Blood Pressure Explained

The heart is a muscle that pumps oxygen filled blood to all parts of the body. In healthy adults the heart is usually about the size of a closed fist and pumps approximately 1900 gallons of blood every day through the circulatory systems. When your heart beats, it pumps blood round your body to give the energy and oxygen it needs. Deoxygenated blood and body waste products will also return to the heart. As the blood moves it pushes against the sides of the blood vessels. The strength of this pushing is your blood pressure. If your blood pressure is too high, it puts extra strain on your arteries (and your heart).

What is normal blood pressure reading?

Blood pressure readings are measured in millimeters of mercury (mmHg) and usually given as two numbers. The top number is the systolic pressure and the bottom – the diastolic pressure. Normal Blood Pressure reading ideally should be at the rate of 120/80mmHg (as recommended  in the USA) or 130/80mmHg (as recommended by the European Society of Hypertension) and below.

What is low blood pressure or hypotension then?

It is when the person’s blood pressure drops drastically below 90/60mmHg. If a person has a constant pressure of around 90/60mmHg without feeling any symptoms like headaches or vomiting, it may be that that is his or her normal Blood Pressure.

What is high blood pressure or hypertension?

Generally a person who has a blood pressure reading of 140/90mmHg and above is considered to be suffering from hypertension.


High blood pressure eventually leads to enlargement of the main pumping chamber of the heart, which is measured by the “left ventricular mass index” or LVMI.

What are the signs and symptoms of high blood pressure?

* Occipital headache (The occiput is the anatomical term for the posterior portion of the head)

* Dizziness
* Palpitation
* Blurred vision
* Epitaxis (Nosebleeds)
* Haematuria (Blood in the Urine)

What causes high blood pressure?

For most people, there may be no single cause for their high blood pressure. We do not know exactly what causes high blood pressure. We do know that your lifestyle can affect your risk of developing it.

You are at risk if:

* You eat too much salt
* You don’t eat enough fruits and vegetables
* You are not active enough
* You are overweight
* You drink too much alcohol

There are factors that increase your risk of developing high blood pressure out of your control. These include:
* Age
* Ethnic origin
* Family history (Genetics)

What are the risks of high blood pressure?

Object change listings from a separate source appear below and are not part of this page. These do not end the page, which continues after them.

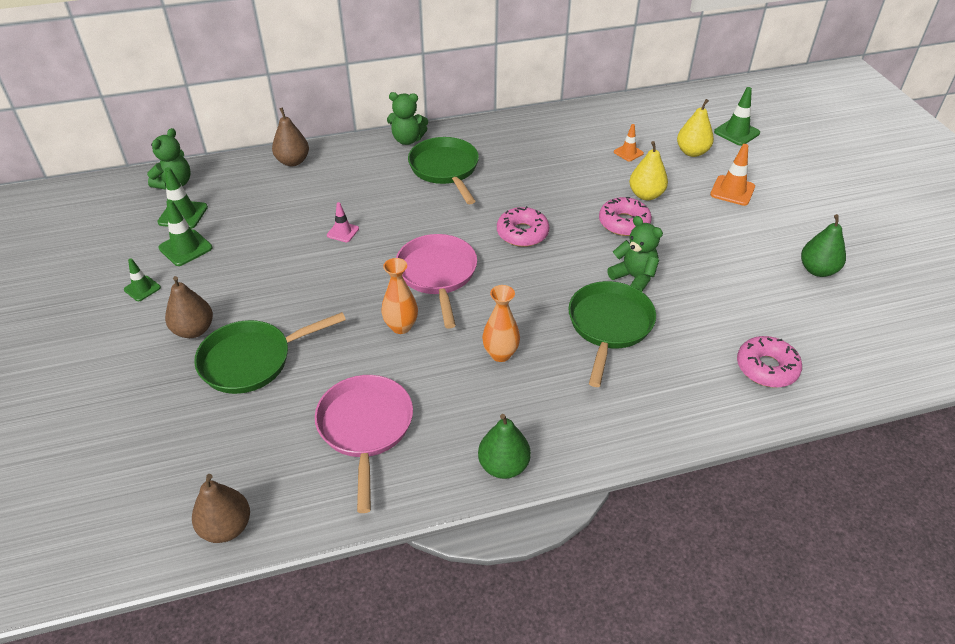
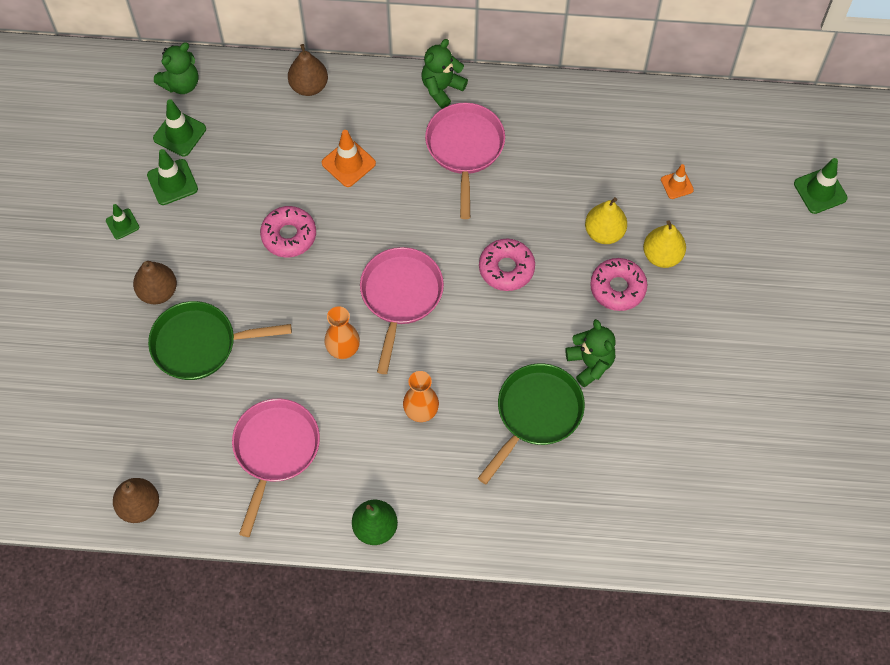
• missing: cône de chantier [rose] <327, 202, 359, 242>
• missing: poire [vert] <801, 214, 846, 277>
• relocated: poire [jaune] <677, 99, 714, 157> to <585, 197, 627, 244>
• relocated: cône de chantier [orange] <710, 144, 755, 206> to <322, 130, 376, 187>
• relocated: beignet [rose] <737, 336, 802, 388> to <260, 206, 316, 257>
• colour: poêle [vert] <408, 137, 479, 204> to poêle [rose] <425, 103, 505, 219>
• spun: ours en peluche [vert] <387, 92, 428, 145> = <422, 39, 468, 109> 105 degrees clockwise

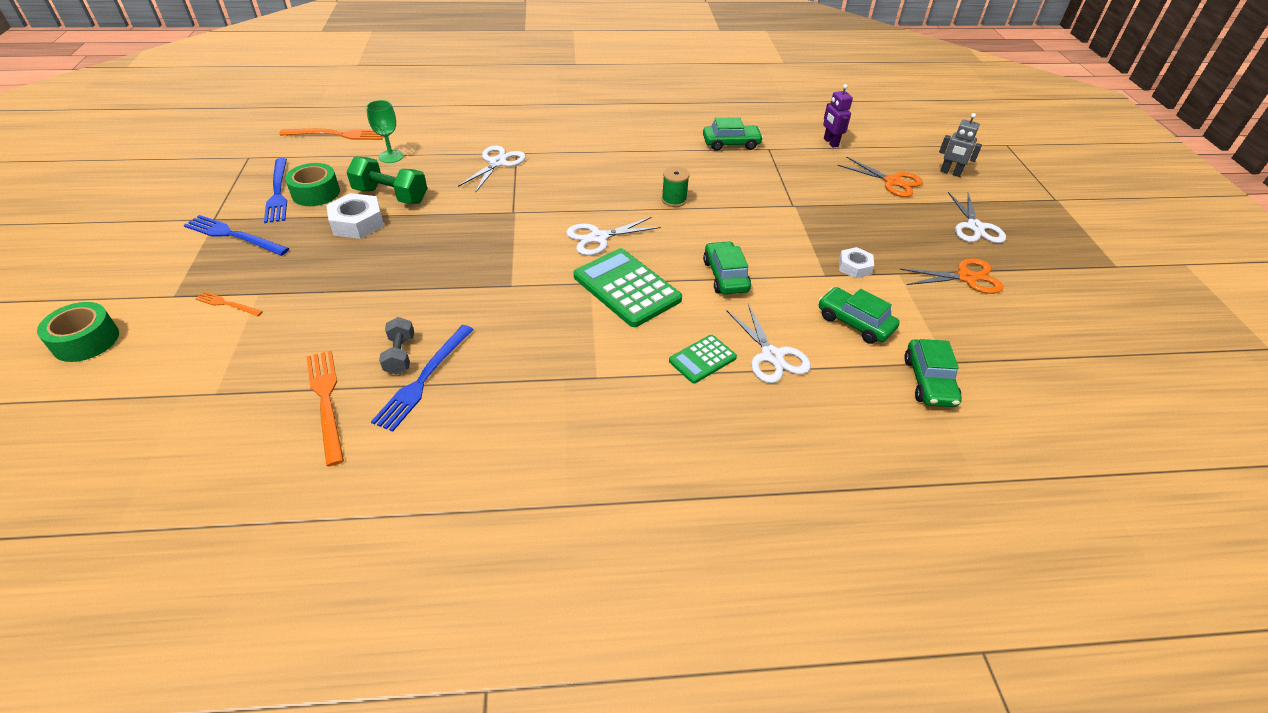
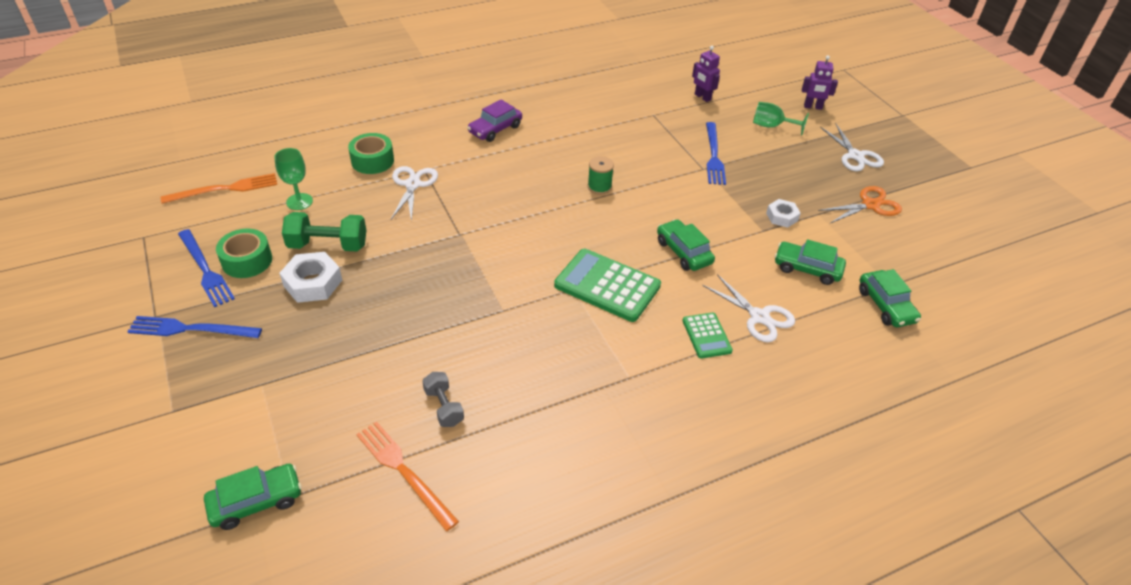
• missing: fourchette [orange] <195, 291, 263, 316>
• missing: ciseaux [blanc] <566, 217, 661, 255>
• appeared: voiture [violet] <467, 100, 522, 142>
• relocated: ruban adhésif [vert] <37, 302, 119, 362> to <348, 133, 394, 174>
• relocated: fourchette [bleu] <371, 325, 474, 432> to <706, 122, 726, 185>
• relocated: voiture [vert] <703, 117, 763, 151> to <204, 464, 302, 530>
• exchanged: ciseaux [orange] <837, 156, 923, 197> to verre à pied [vert] <753, 102, 809, 135>
• colour: robot [gris] <939, 113, 982, 177> to robot [violet] <802, 55, 838, 110>
• spun: calculatrice [vert] <669, 335, 737, 384> = <682, 313, 733, 359> 45 degrees counterclockwise

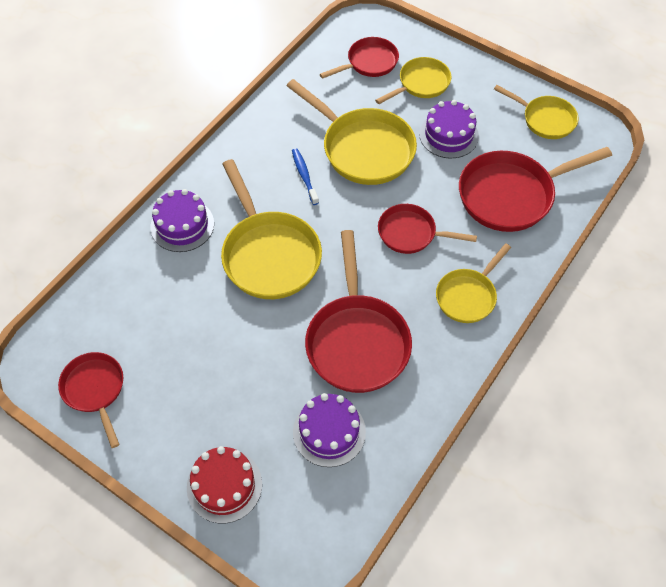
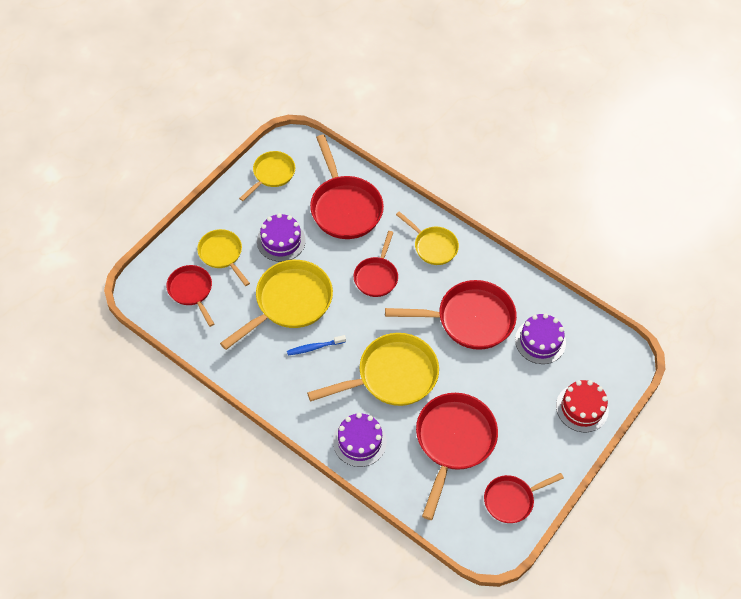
• appeared: poêle [rouge] <416, 393, 498, 520>

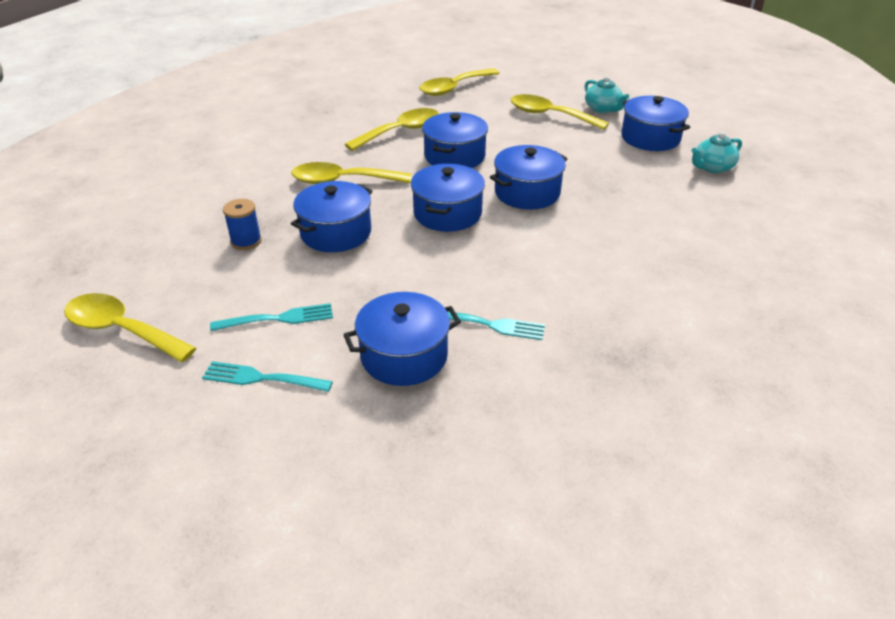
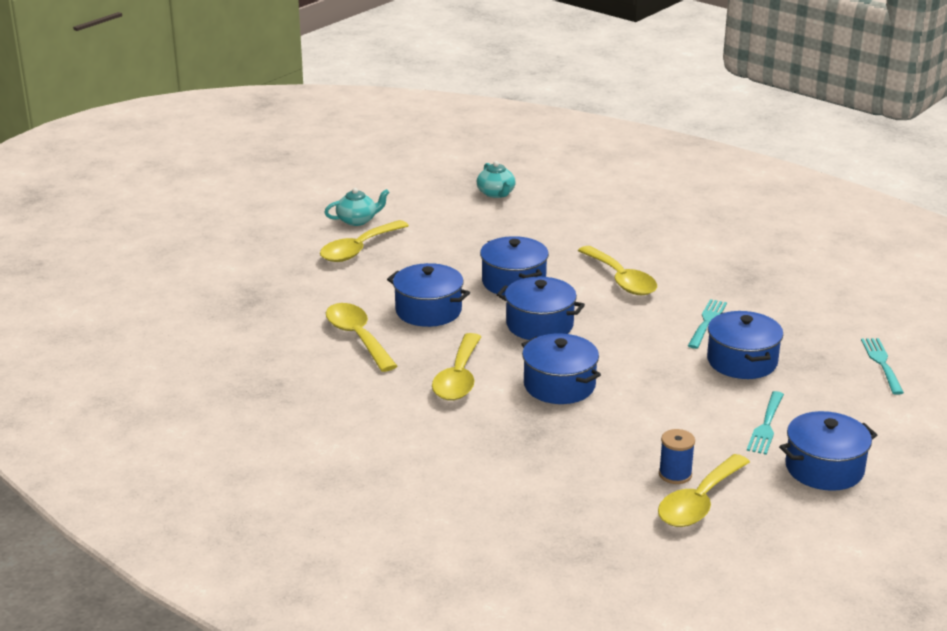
• relocated: fourchette [turquoise] <210, 303, 333, 331> to <861, 338, 904, 395>
• relocated: bobine [bleu] <223, 199, 262, 250> to <659, 429, 695, 484>
• relocated: cuillère [jaune] <419, 68, 500, 96> to <578, 246, 657, 295>
• relocated: marmite [bleu] <621, 96, 690, 151> to <779, 411, 877, 491>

It includes the following:

* Stroke
* Heart attacks
* Kidney failure
* Blindness
* Heart failure
* Organ damage

Pre-hypertension is when your systolic blood pressure is between 120 and 139 or your diastolic blood pressure is between 80 and 89 on multiple readings. If you have pre-hypertension, you are more likely to develop high blood pressure. If you have heart or kidney problems, or if you had a stroke, your doctor may want your blood pressure to be even lower than that of people who do not have these conditions.

White-coat Syndrome

White-coat Syndrome is a situation where some patients who normally do not have hypertension experience a temporary increase in blood pressure while they are in their doctor’s office. Previously, white-coat hypertension was considered to be harmless in most people, but some recent studies suggest that it actually increases the risk of microvascular complications in patients with type 2 diabetes.